Modern Pullman and Ignoring Ford's Recipe
So in the "Nothing New Under the Sun" category we face ethical debates, and a little misconception, over workers' "rights." Teachers in Michigan have come under fire for their time off in the summer, their pensions, their salaries and their healthy health care -- but especially, their unions. As a crisis representative who sat in many living rooms I heard, "Why should you get such great benefits, my husband had his taken away. It's only fair."

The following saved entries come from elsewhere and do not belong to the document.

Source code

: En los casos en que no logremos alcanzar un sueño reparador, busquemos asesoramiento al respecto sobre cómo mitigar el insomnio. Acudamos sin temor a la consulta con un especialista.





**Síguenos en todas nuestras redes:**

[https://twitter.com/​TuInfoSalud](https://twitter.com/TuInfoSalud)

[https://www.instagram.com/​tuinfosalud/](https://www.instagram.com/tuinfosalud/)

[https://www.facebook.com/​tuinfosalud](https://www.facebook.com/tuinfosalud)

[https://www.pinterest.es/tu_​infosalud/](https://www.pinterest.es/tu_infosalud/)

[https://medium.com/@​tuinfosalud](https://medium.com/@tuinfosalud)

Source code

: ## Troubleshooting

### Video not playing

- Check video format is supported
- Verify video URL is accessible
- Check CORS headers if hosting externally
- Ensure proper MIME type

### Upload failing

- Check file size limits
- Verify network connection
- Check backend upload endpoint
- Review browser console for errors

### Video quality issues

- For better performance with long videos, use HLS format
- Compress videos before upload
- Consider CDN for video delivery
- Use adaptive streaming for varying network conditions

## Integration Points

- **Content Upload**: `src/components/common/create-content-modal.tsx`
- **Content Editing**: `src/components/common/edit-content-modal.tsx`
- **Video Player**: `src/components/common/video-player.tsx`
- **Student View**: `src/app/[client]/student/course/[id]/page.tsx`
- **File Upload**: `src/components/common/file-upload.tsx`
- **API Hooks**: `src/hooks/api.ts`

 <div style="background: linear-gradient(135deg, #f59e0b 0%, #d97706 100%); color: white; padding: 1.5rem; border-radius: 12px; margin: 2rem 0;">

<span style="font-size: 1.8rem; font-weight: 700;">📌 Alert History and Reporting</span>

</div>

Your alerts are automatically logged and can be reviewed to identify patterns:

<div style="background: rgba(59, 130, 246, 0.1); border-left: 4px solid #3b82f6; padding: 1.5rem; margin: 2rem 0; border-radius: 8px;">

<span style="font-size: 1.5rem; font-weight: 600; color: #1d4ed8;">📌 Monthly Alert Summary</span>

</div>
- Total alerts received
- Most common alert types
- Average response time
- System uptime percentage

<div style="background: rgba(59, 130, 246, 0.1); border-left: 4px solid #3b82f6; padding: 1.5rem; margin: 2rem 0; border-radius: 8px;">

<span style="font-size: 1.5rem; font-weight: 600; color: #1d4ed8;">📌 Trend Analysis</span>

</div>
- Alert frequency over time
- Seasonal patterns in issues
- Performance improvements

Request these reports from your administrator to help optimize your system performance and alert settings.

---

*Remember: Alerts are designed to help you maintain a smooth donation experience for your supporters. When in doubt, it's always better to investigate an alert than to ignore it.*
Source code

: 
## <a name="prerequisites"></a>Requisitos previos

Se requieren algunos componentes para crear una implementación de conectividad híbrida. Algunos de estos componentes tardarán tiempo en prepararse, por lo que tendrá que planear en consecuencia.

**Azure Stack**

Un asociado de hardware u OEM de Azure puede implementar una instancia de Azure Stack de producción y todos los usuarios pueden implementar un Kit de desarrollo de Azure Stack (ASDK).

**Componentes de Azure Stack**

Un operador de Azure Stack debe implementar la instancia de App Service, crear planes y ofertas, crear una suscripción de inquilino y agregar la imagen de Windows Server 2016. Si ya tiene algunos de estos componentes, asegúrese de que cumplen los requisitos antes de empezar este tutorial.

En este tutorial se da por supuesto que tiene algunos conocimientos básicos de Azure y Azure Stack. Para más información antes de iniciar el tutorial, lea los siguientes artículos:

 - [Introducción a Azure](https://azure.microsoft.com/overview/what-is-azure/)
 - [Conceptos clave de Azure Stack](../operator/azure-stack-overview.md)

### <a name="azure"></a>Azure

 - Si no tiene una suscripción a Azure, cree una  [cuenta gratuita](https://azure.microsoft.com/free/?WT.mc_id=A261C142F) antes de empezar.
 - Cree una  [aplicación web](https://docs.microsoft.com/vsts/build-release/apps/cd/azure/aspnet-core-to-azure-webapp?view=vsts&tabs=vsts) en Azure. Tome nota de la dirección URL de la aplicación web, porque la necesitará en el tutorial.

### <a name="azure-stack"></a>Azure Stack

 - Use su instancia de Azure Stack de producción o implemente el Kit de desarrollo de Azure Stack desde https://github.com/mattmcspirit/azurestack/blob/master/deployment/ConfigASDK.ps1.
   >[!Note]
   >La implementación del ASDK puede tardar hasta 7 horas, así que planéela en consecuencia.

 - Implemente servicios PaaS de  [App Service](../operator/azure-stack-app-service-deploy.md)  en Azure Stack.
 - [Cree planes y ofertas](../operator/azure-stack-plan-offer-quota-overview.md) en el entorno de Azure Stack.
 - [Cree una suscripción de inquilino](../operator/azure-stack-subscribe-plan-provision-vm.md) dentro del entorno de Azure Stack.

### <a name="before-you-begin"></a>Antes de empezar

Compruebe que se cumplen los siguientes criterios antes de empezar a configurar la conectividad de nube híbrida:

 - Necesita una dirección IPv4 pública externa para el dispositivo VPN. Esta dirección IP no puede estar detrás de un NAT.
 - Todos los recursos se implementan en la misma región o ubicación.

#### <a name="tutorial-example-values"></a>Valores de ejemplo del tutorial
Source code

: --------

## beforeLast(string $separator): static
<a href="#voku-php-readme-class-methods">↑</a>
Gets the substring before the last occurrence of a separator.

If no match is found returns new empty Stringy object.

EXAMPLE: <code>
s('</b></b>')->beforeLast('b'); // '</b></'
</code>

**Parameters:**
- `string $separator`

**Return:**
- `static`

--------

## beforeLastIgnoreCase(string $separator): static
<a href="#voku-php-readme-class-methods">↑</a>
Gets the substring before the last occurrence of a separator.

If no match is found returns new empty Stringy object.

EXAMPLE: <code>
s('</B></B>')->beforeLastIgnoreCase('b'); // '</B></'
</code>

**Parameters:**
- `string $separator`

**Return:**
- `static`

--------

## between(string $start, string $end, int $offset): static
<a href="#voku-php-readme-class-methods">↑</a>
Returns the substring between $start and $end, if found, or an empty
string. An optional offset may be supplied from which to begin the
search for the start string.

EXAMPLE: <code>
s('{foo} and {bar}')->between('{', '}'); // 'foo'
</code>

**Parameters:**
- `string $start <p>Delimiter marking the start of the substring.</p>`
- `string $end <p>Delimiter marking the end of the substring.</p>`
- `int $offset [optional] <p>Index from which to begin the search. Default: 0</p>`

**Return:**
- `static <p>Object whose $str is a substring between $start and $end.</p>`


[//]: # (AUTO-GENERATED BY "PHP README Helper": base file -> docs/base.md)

My only answer to those parents was that none of those "benefits" were doled out generously by the city and state; nobody creates a union because they want to. The pay, the pension and benefits were all negotiated with great pain and suffering on both sides in order to, like Pullman, Ford and Disney, attract and retain the best employees -- especially in the space-race of the 1960s when the general assumption was that if we didn't improve our schools, we would all be speaking Russian by 2014.
Now that Michigan has reduced or removed these "teacher luxury perks" with over 40 anti-labor laws, the number of qualified candidates has significantly dropped -- ironically, right when Russia is starting to look like the bear that terrified me on the nightly news of my childhood.
This Monday, former venture capitalist and current governor Rick Snyder, in the midst of a re-election campaign, will walk across the Mackinac Bridge -- a Labor Day tradition that perhaps signifies some type of unification. But he is the same man who signed into law the Right-to-Work act when he said he wouldn't and cut money to schools while giving his fellow entrepreneurs large tax cuts.
While you're grilling, watching a parade or remembering telethons of the past, remember the 80 dead during following George Pullmen's decision to not lower his rent. He abandoned his "happy worker is a good worker" plan, ignoring Henry Ford's recipe...
- Make the best quality of goods possible
- At the lowest cost possible
- Paying the highest wages possible.
Labor Day wasn't created because it was the right thing to do -- it was strictly a PR move.
And today as Walgreens and Burger King contemplate tax loopholes, as Michael Milken's K12 Inc's cyber-schools funnel public tax dollars directly to his pocket and Wal-Mart provides Christmas collection baskets to help its needy workers, the country seems to be once again skipping Step #3 of Ford's formula, directly affecting Step #1 -- whether the mediocre-quality goods are cars, cartoons or careers.